At the same time, HMRC scrutiny has intensified. Enquiries are more frequent, more detailed, and increasingly focused on the integrity of both the technical narrative and the supporting financial data.

For Heads of Tax, this creates a clear challenge. Claims must not only be accurate, but resilient. More importantly, the business must be positioned correctly before the claim is prepared.

From retrospective claims to real-time decision making

Historically, R&D tax relief has been treated as a retrospective exercise. Qualifying activity is identified and a claim is compiled after the fact.

That approach is becoming increasingly outdated, and is now being replaced by a more real-time model, where decisions made during the year directly shape the strength of a claim.

The restriction on overseas expenditure is a clear example. This is not simply a technical adjustment. It is a deliberate policy signal. Businesses that have relied on overseas subcontractors or externally provided workers now face a structural shift in how relief is accessed.

For many organisations, overseas resource remains a commercial necessity. However, the removal of relief changes the economics.

The question is no longer whether overseas R&D is viable, but whether businesses are comfortable funding it without tax support.

As a result, Heads of Tax are increasingly involved in decisions about where R&D is undertaken, how it is resourced, and whether elements of activity should be brought onshore. These are not issues that can be addressed at year end. They require input earlier in the lifecycle.
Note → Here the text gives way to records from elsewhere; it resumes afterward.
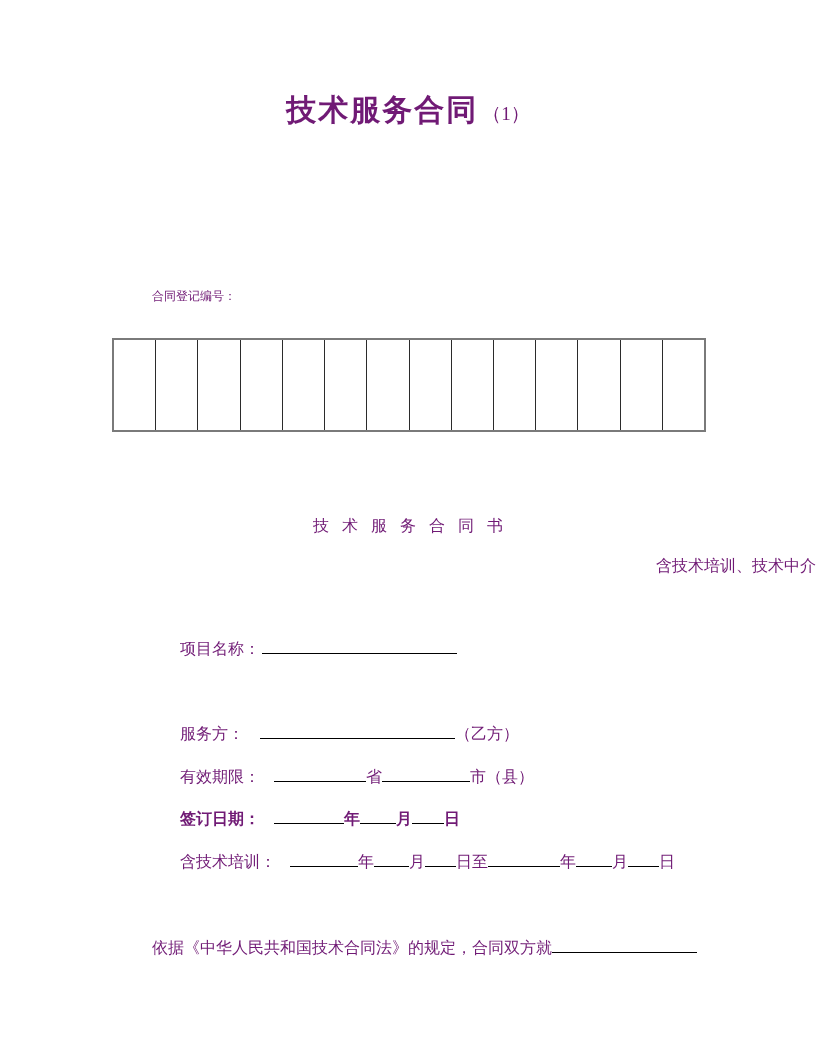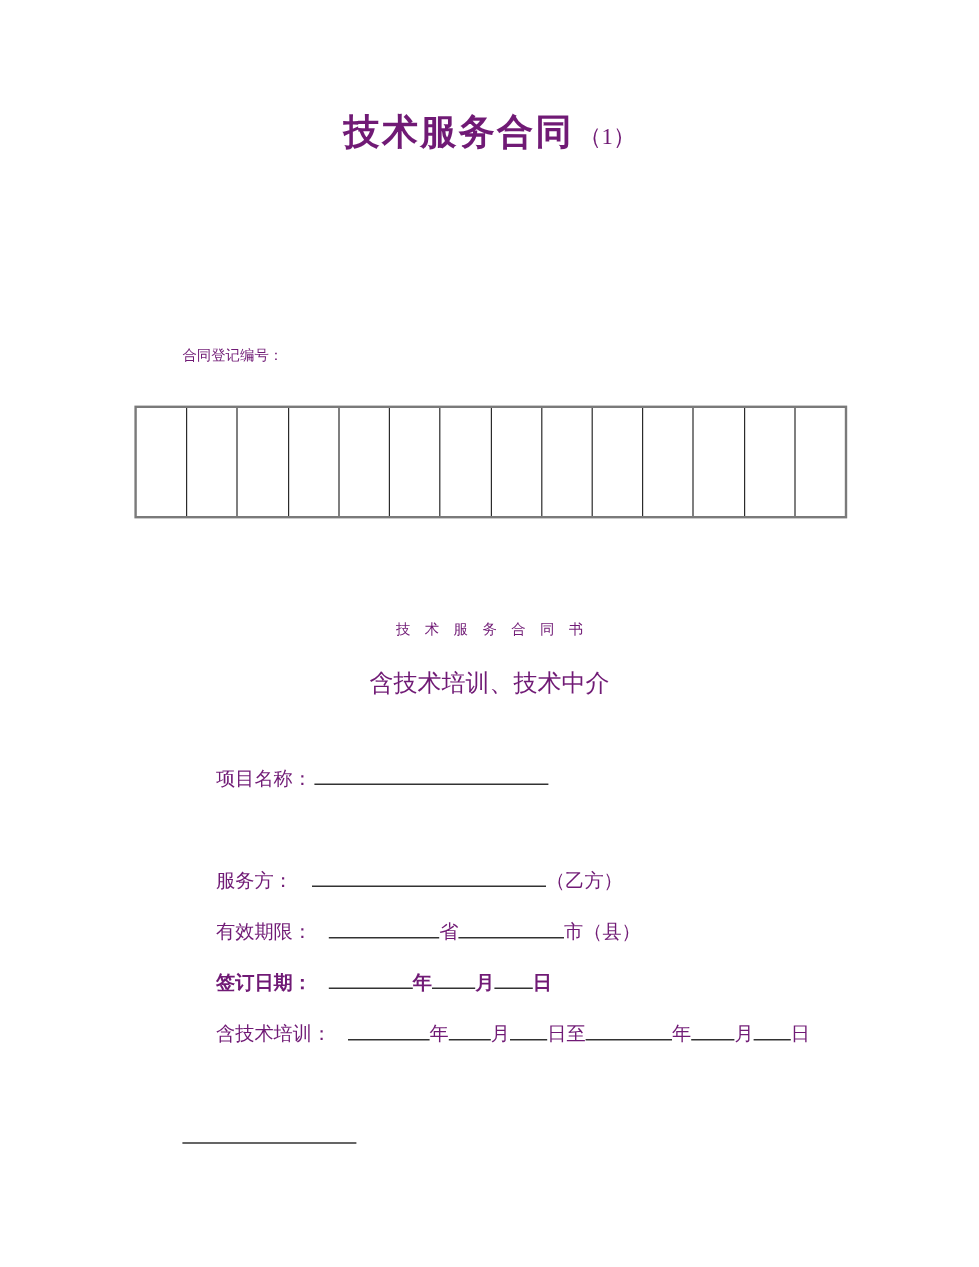--- a/index.html
+++ b/index.html
@@ -71,7 +71,7 @@
     left: 0;
     width: 100%;
     text-align: center;
-    font-size: 12px;
+    font-size: 16px;
     word-spacing: 9px;
     white-space: nowrap;
   }

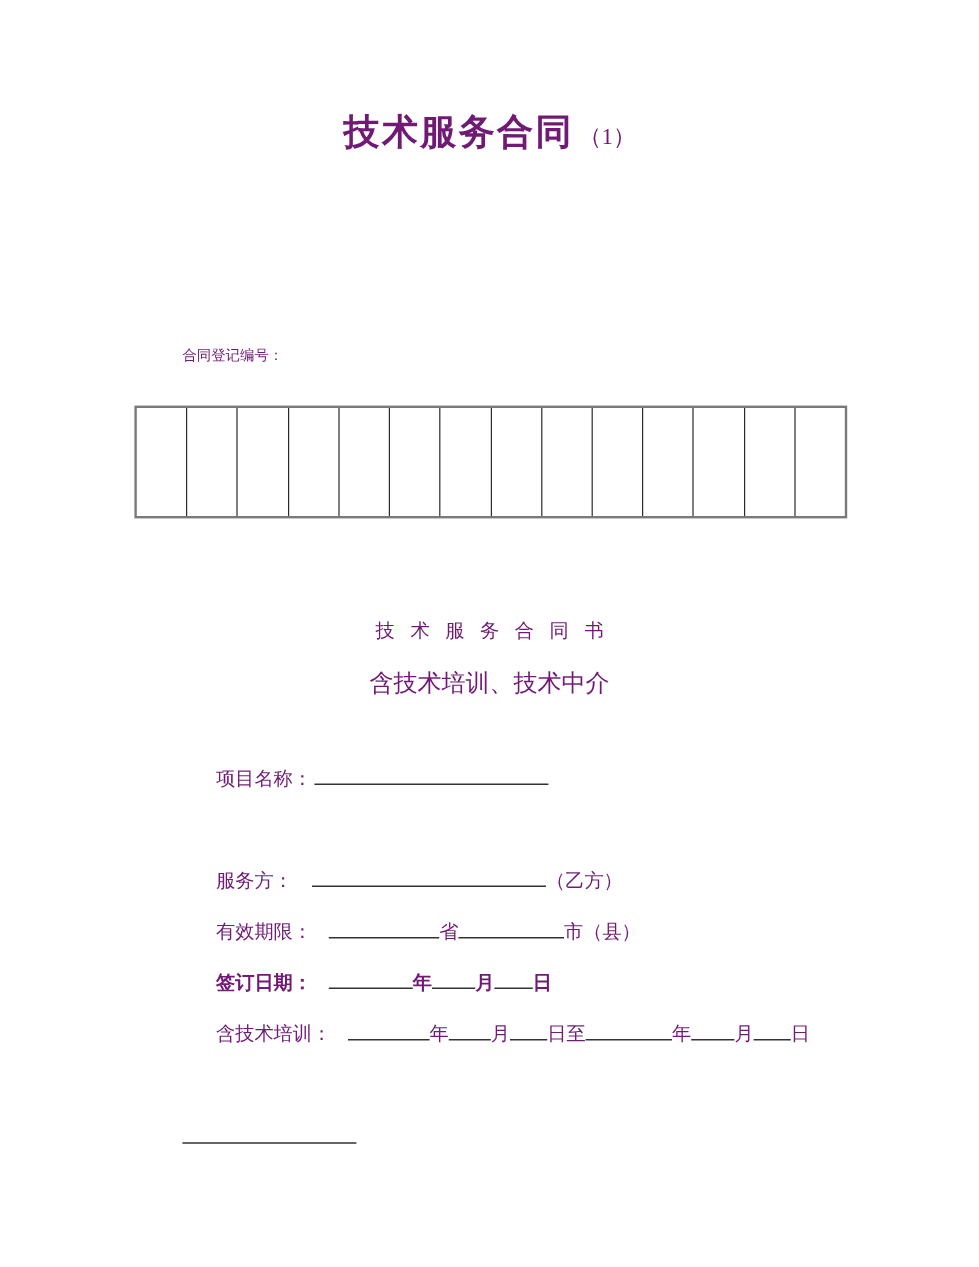--- a/index.html
+++ b/index.html
@@ -80,8 +80,8 @@
     top: 556px;
     left: 0;
     width: 100%;
-    text-align: center;
-    font-size: 20px;
+    text-align: right;
+    font-size: 16px;
     white-space: nowrap;
   }
 

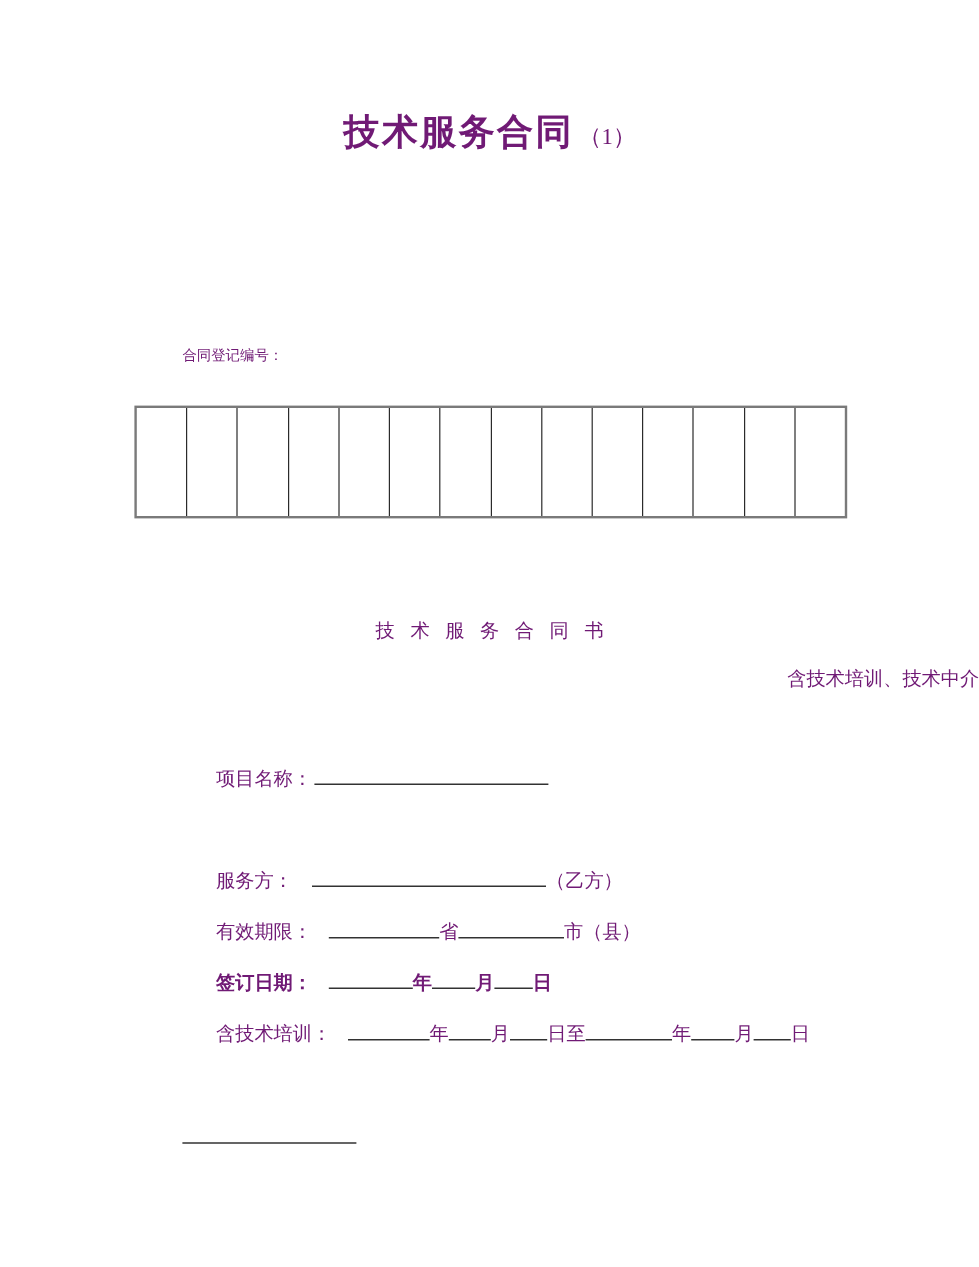--- a/index.html
+++ b/index.html
@@ -172,7 +172,7 @@
   </div>
 
   <div class="footer-clause">
-    <span class="u" style="width:145px;"></span>
+    <span>依据《中华人民共和国技术合同法》的规定，合同双方就</span><span class="u" style="width:145px;"></span>
   </div>
 
 </div>

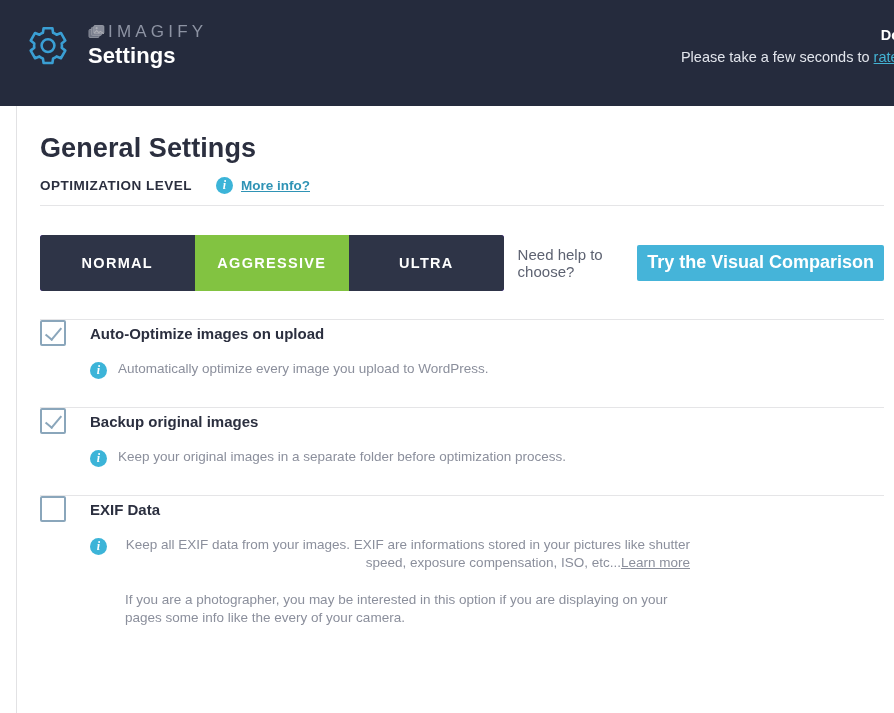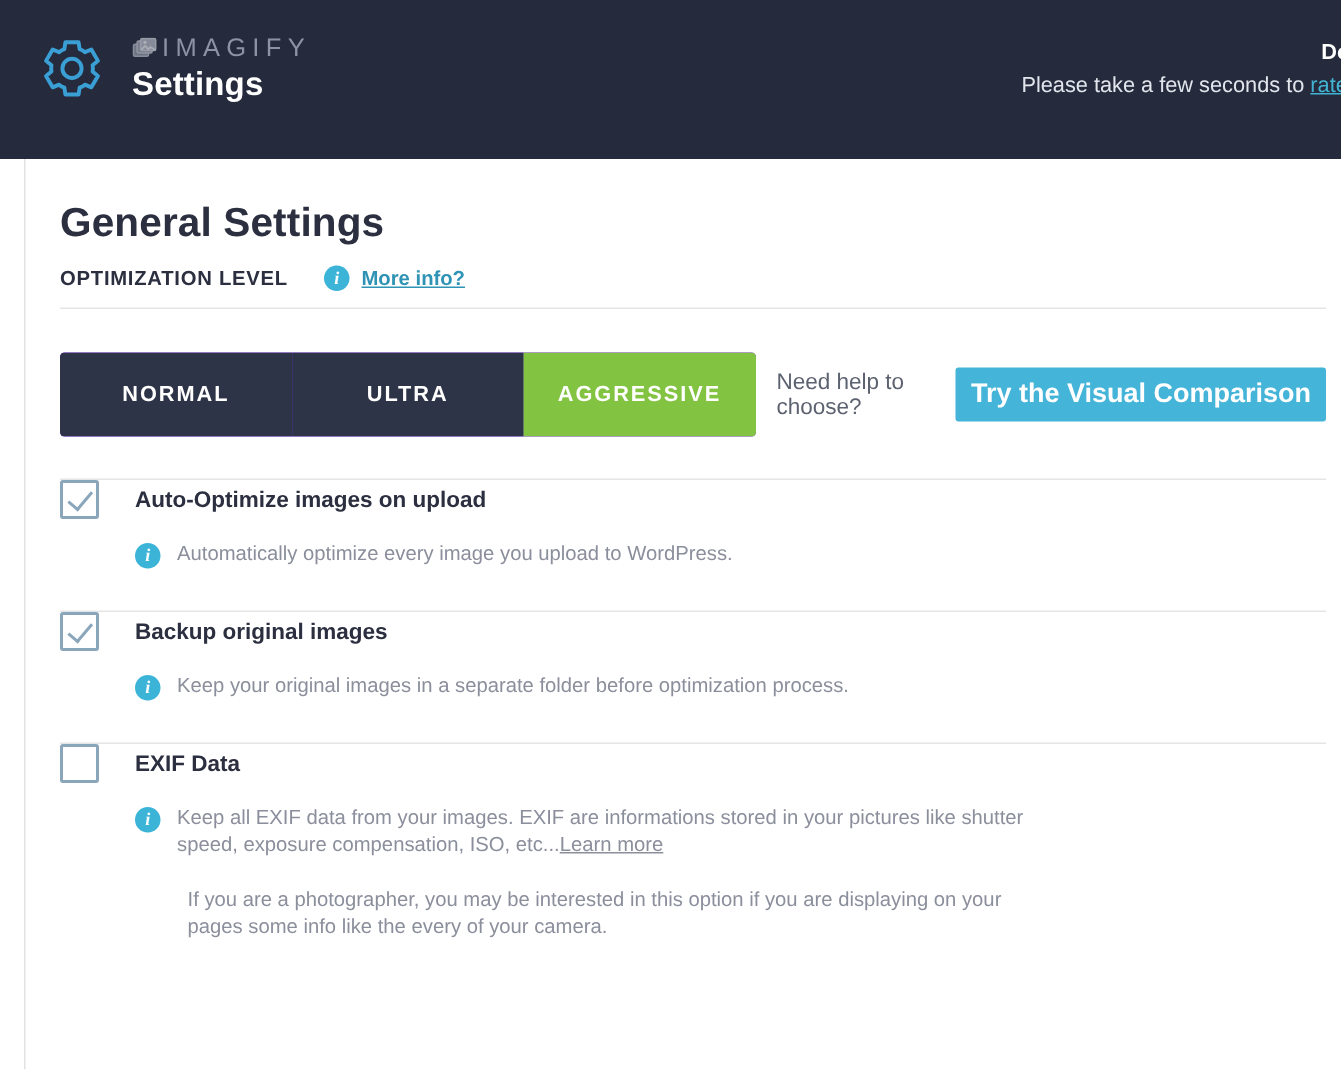--- a/index.html
+++ b/index.html
@@ -353,8 +353,8 @@
       <div class="level-row">
         <div class="level-group">
           <button class="level-btn">NORMAL</button>
+          <button class="level-btn active">AGGRESSIVE</button>
           <button class="level-btn">ULTRA</button>
-          <button class="level-btn active">AGGRESSIVE</button>
         </div>
         <div class="help-choose">
           <span class="help-text">Need help to choose?</span>

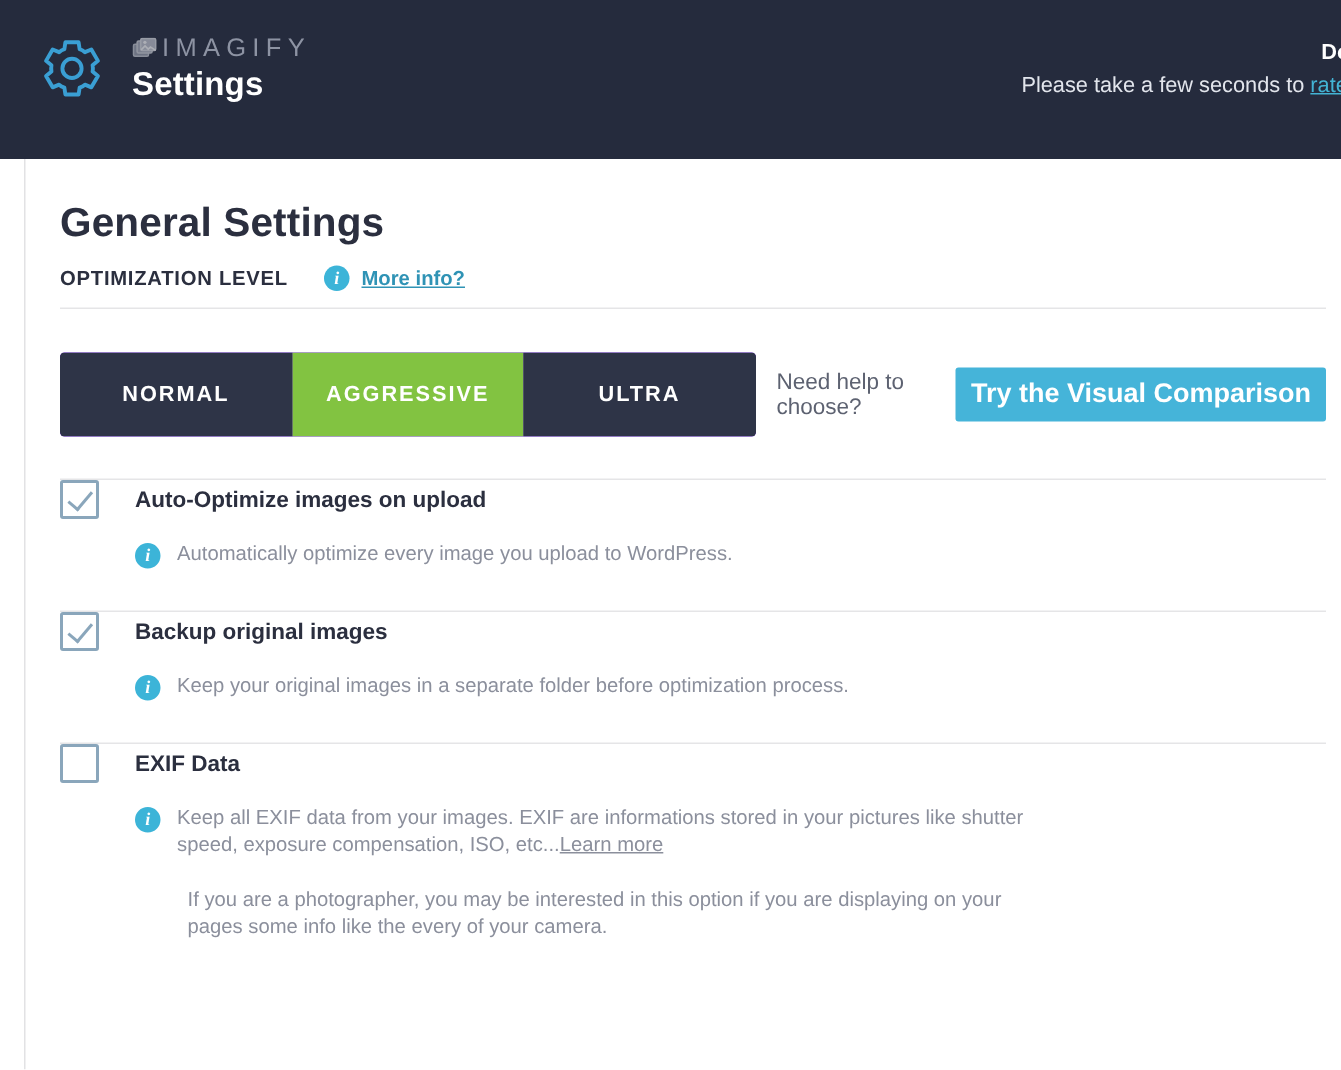--- a/index.html
+++ b/index.html
@@ -285,6 +285,7 @@
     color: #8b8f9c;
     font-size: 13.5px;
     line-height: 18px;
+    text-align: right;
   }
   .inline-link {
     color: #8b8f9c;

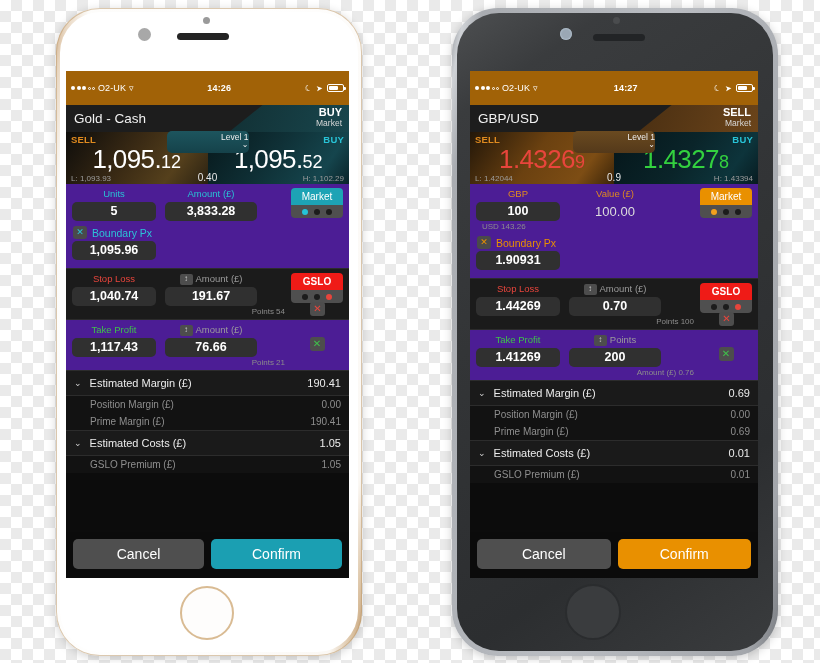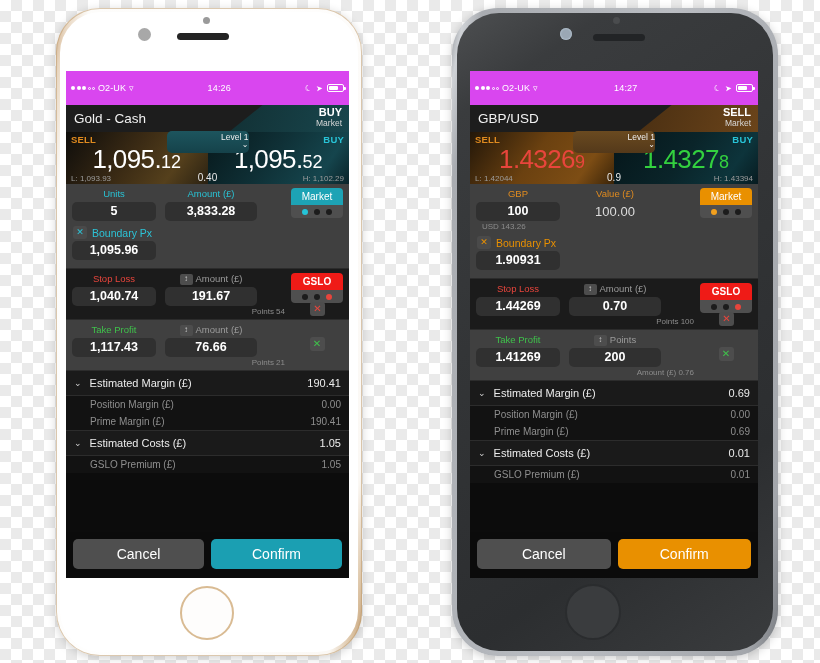--- a/index.html
+++ b/index.html
@@ -65,7 +65,7 @@
   .screen *{box-sizing:border-box;}
 
   
-  .statusbar{height:15px;background:#d946ef;color:#fff;display:flex;align-items:center;
+  .statusbar{height:15px;background:#a16207;color:#fff;display:flex;align-items:center;
     font-size:9px;padding:17px 5px;letter-spacing:.1px;}
   .sb-left{display:flex;align-items:center;gap:3px;}
   .dots{display:flex;gap:1.5px;align-items:center;}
“We are increasingly seeing R&D tax considerations shaping operational decisions in real time, particularly around how and where innovation activity is delivered.”
Mark Smith, Managing Director Ayming UK

What forward looking advice should look like

Effective advisers are now operating in real-time, supporting businesses as decisions are made, rather than reviewing them after the fact. They are helping to identify qualifying R&D as it happens and ensuring that documentation is created contemporaneously, rather than reconstructed later.

This reflects HMRC’s expectations. While there is no prescribed format for record keeping, businesses must retain sufficient evidence to support their claims. HMRC may request anything reasonably needed to validate a claim during a compliance check.

This reflects a broader shift towards real-time scrutiny and validation, as Benjamin Craig, Head of Tax Technical at Ayming, notes:

“We are seeing HMRC place far greater weight on how and when evidence is created, with contemporaneous documentation increasingly influencing how quickly an HMRC enquiry can be closed.”
Benjamin Craig, Associate Director & Head of Technical, Ayming UK

In practice, documentation created at the time of the activity carries significantly more weight than retrospective explanations.

Forward looking advisers also work beyond the tax function. They engage with commercial and operational teams to ensure that decisions around resourcing and contracting reflect the current rules.

The introduction of the merged, RDEC style scheme reinforces this shift. There is greater visibility around how relief is calculated and reported, with implications for forecasting, budgeting, and internal performance measures.

A different question for Heads of Tax

The key question is no longer whether your adviser understands the rules.

It is whether their advice is helping your business respond to them. Heads of Tax should be asking themselves of their advisers:

  • Are they involved early enough to influence outcomes?
  • Are they helping to reduce risk before submission?
  • Are they enabling informed decision making, rather than simply reporting after the fact?

In the current environment, the value of an adviser is defined less by what they include in a claim, and more by when they get involved.

R&D tax relief remains a valuable incentive for UK businesses. However, the environment in which it operates has changed.

Increasingly, the strength of a claim is determined long before it is submitted.